--- Aim of the exercise ---
Find every line below that contains the string "объекта", and copy each one. Matches are case-sensitive.

BEGIN

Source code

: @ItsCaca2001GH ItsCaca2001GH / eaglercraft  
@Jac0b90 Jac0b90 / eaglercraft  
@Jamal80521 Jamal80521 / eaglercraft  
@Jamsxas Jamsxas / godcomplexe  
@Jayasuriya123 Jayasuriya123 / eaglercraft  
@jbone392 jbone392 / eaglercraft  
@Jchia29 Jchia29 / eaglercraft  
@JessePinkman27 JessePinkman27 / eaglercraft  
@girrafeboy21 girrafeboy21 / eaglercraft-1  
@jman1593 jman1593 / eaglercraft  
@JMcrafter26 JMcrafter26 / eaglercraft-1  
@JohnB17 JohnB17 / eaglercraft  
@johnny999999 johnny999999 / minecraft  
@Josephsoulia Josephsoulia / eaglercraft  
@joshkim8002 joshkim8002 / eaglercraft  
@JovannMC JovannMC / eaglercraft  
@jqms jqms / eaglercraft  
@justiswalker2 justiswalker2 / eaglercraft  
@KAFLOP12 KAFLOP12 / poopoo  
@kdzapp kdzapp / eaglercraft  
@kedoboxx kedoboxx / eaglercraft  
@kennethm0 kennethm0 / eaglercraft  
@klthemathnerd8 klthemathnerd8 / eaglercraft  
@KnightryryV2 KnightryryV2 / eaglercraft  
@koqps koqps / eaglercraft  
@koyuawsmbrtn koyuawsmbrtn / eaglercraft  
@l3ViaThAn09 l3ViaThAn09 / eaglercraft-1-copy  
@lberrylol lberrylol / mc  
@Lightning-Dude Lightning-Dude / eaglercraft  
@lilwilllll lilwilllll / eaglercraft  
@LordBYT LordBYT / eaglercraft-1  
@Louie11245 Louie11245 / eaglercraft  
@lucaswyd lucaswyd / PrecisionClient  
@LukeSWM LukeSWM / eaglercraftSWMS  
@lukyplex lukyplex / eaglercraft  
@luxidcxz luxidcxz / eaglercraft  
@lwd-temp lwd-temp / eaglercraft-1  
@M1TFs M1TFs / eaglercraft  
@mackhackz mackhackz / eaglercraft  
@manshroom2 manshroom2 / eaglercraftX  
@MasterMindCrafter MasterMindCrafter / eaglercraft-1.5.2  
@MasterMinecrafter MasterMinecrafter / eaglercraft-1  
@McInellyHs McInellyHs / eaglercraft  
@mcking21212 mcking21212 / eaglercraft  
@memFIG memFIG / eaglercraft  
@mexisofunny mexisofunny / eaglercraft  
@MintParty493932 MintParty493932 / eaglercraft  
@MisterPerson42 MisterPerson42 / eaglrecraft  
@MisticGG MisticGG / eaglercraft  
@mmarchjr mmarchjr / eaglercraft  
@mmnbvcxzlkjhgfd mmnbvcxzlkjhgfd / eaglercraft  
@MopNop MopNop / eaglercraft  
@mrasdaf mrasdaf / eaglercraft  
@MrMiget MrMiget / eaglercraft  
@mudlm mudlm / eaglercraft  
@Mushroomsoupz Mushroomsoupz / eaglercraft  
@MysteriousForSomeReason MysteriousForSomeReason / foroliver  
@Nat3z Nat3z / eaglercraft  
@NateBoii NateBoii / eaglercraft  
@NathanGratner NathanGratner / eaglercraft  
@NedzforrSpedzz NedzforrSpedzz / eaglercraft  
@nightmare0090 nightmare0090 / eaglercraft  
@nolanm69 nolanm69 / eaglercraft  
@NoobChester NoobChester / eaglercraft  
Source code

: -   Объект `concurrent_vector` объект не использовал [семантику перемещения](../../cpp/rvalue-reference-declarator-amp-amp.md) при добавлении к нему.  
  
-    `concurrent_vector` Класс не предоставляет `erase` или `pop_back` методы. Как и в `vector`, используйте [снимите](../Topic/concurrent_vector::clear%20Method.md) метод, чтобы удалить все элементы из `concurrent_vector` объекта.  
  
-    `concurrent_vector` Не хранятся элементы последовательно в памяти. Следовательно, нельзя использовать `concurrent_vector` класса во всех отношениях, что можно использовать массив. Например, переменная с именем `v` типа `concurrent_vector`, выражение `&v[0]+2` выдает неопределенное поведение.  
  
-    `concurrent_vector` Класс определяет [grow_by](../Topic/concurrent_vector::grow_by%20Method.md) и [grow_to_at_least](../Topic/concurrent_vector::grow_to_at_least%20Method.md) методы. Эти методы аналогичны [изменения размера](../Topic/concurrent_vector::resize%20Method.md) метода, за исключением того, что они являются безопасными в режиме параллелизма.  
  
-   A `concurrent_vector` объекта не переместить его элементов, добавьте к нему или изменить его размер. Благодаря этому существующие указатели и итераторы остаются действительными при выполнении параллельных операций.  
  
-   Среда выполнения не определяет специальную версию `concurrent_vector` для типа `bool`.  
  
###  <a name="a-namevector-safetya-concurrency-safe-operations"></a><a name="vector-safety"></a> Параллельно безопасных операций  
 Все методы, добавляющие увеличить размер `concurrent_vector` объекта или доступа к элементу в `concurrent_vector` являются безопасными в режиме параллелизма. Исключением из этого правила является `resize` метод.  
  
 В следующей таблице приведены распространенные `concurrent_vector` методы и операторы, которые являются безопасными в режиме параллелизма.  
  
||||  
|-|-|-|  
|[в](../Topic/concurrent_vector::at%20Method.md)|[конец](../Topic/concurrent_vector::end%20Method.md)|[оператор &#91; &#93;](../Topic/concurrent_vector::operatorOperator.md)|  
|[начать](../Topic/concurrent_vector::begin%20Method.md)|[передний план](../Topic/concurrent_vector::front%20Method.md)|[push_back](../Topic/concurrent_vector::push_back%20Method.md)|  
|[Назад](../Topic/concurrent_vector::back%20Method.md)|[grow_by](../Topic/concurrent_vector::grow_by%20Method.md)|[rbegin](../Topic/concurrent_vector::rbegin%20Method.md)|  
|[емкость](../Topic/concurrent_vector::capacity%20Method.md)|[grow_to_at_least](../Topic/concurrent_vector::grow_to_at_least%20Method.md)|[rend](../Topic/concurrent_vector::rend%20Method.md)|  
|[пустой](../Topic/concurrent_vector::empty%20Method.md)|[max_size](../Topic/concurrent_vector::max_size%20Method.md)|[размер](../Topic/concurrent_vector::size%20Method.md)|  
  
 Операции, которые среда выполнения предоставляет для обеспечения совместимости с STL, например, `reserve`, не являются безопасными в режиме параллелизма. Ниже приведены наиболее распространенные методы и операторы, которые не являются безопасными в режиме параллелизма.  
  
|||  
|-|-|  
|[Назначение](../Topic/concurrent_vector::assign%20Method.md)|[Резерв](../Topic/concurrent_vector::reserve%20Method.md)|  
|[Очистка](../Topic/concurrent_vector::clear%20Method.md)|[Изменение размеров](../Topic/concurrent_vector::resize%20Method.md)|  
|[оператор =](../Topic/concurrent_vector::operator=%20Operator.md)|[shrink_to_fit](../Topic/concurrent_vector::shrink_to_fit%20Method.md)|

END

--- Problem solution ---
-    `concurrent_vector` Класс не предоставляет `erase` или `pop_back` методы. Как и в `vector`, используйте [снимите](../Topic/concurrent_vector::clear%20Method.md) метод, чтобы удалить все элементы из `concurrent_vector` объекта.  
-   A `concurrent_vector` объекта не переместить его элементов, добавьте к нему или изменить его размер. Благодаря этому существующие указатели и итераторы остаются действительными при выполнении параллельных операций.  
 Все методы, добавляющие увеличить размер `concurrent_vector` объекта или доступа к элементу в `concurrent_vector` являются безопасными в режиме параллелизма. Исключением из этого правила является `resize` метод.  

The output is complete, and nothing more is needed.